• _作業内容_
眼鏡処方についての記事によると、調節力が強い世代では赤緑試験の信頼度はどうなるか。

• _本文抜粋_
· · · · · · ·
【赤緑試験の使い方・眼鏡店の選び方・運転免許の眼鏡処方】の注意点
眼鏡処方は単なる度数の合わせ直し
だけではなく、それ以前にもヒアリ
ングや扱い方の指導が大切です。
本記事では眼鏡処方にあたり、知って
おきたいそのほかの知識を共有します。
「眼鏡処方は手探りでやっている」
という方の参考になればと思います。
本記事の内容も個人による考え方の
差があり、ここに書かれていない
やり方を否定するものではありません。
- 赤緑試験の使い方
- 眼鏡店の選び方
- 運転免許の眼鏡処方
この記事を書いた人
- 視能訓練士歴9年
- 斜弱・眼鏡処方・GPが得意
赤緑試験の信頼度
赤緑試験(レッドグリーンテスト)は
過矯正・低矯正を調べるものですが、
調節力の影響をもろに受けます。
赤緑試験の信頼度は
- 調節力が弱くなるほど信頼度が上がる
- 調節力が強い世代では信頼度が下がる
というのが結論です。
· · · · · · ·
• _提供情報_

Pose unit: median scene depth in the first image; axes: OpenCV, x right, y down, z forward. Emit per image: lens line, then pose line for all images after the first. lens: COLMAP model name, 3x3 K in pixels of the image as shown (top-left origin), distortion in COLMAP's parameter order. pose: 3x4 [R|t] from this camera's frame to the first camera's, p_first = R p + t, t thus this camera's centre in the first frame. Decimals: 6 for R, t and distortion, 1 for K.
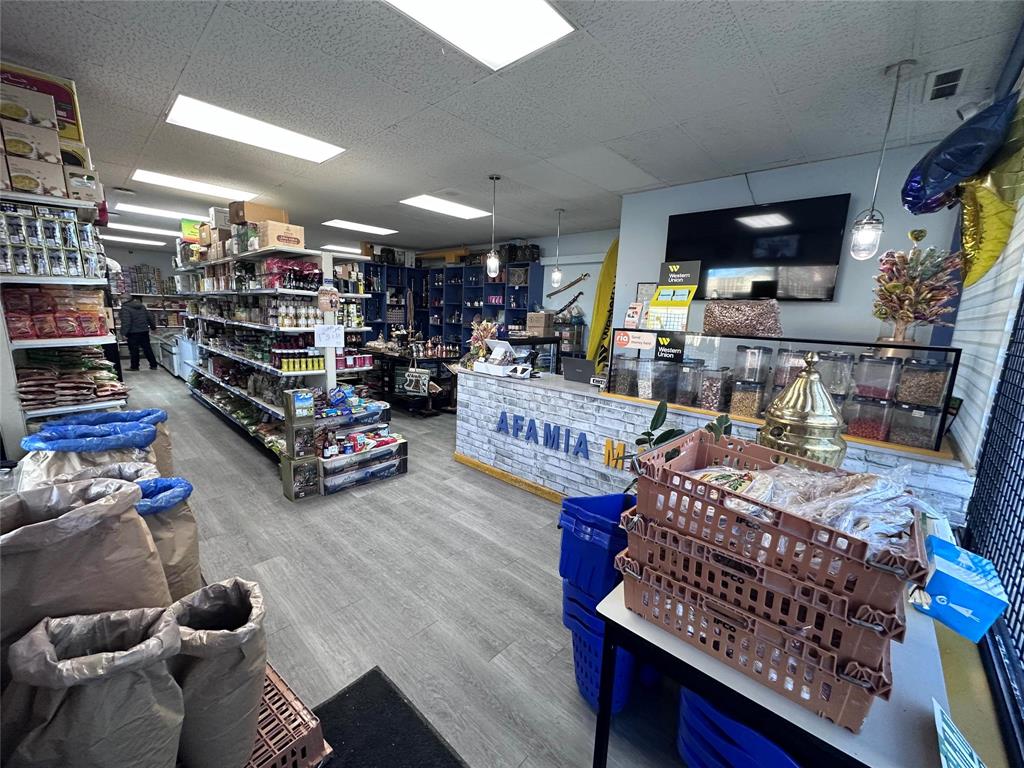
lens RADIAL K [[409.3, 0, 512.0], [0, 409.3, 384.0], [0, 0, 1]] dist [0.000576, 0.000185]
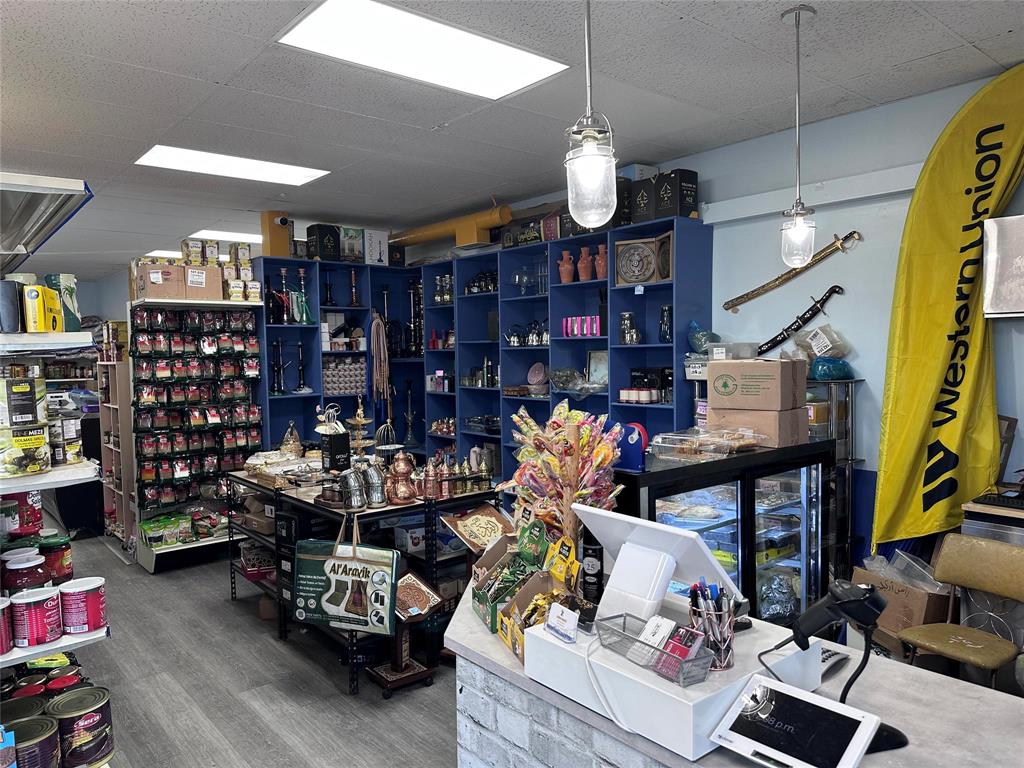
· · · · · · ·
• _解答_
信頼度が下がる。